How many lines in the listing below contain the string "this", matching case exactly? Reply with the number only.

▶ _Supplied data_
►

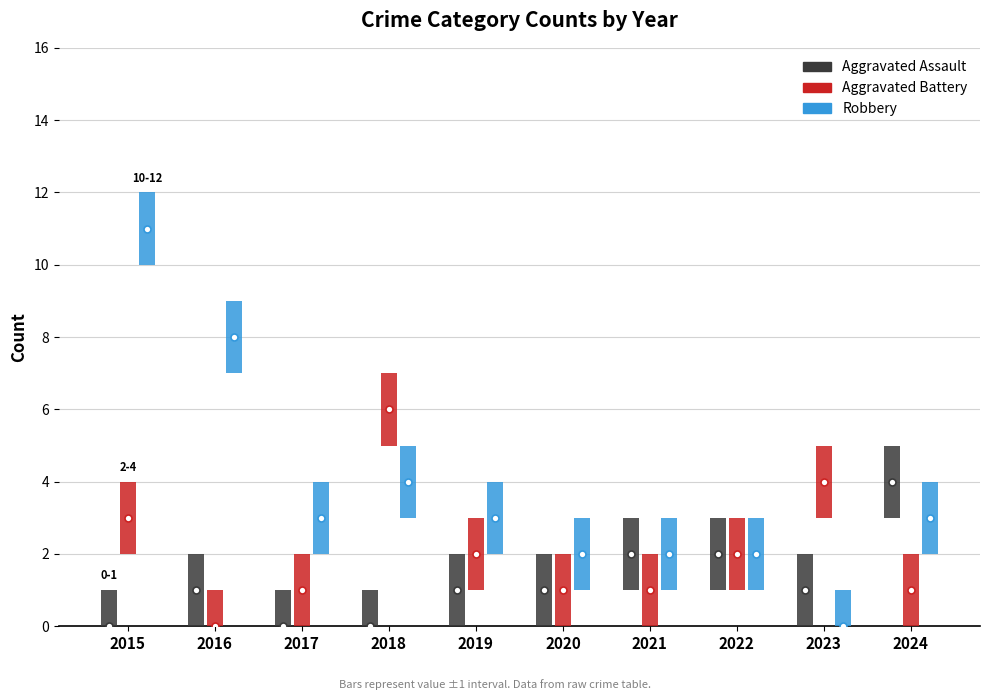

At 2024, list the series in order from smallest to largest.

Aggravated Battery, Robbery, Aggravated Assault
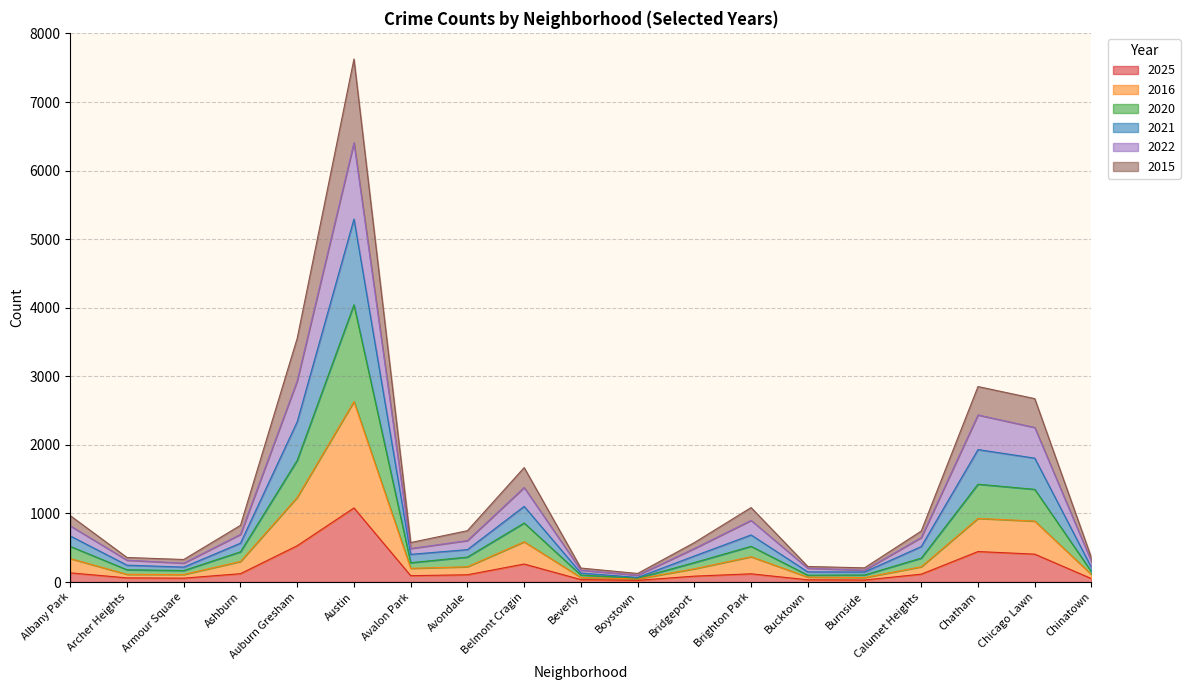

Where is 2021 nearest to the value 3253?

Auburn Gresham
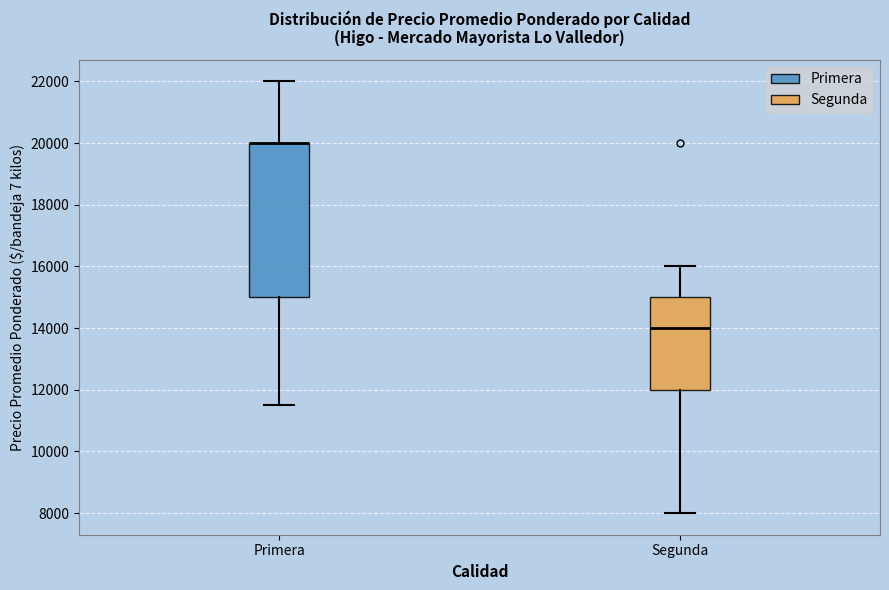

Reading left to right, transcribe this box plot: for each box, give where its median line is, the range the box spans, and where its two whiskers end, as read against the y-axis. The values are not printed on the chart, so give them approximately, as read against the axis.

Primera: median 20000 (drawn on the box's upper edge), box 15000 to 20000, whiskers 11600 to 22000
Segunda: median 14000, box 12000 to 15000, whiskers 8000 to 16000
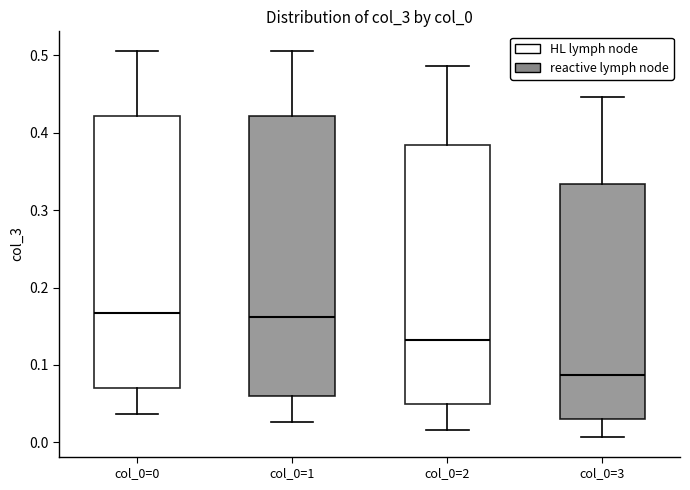

Reading left to right, read every box against the y-axis: the position of its median line, the range the box covers, and the ends of its whiskers. The values are not printed on the chart, so give them approximately, as read against the axis.

col_0=0: median 0.17, box 0.07 to 0.42, whiskers 0.04 to 0.51
col_0=1: median 0.16, box 0.06 to 0.42, whiskers 0.03 to 0.51
col_0=2: median 0.13, box 0.05 to 0.38, whiskers 0.02 to 0.49
col_0=3: median 0.09, box 0.03 to 0.33, whiskers 0.01 to 0.45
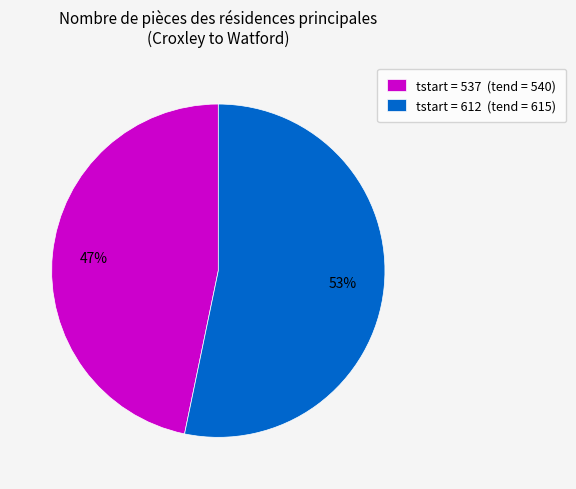

Is there a majority slice in this chart?

Yes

◄

▶ _Solved exercise_
2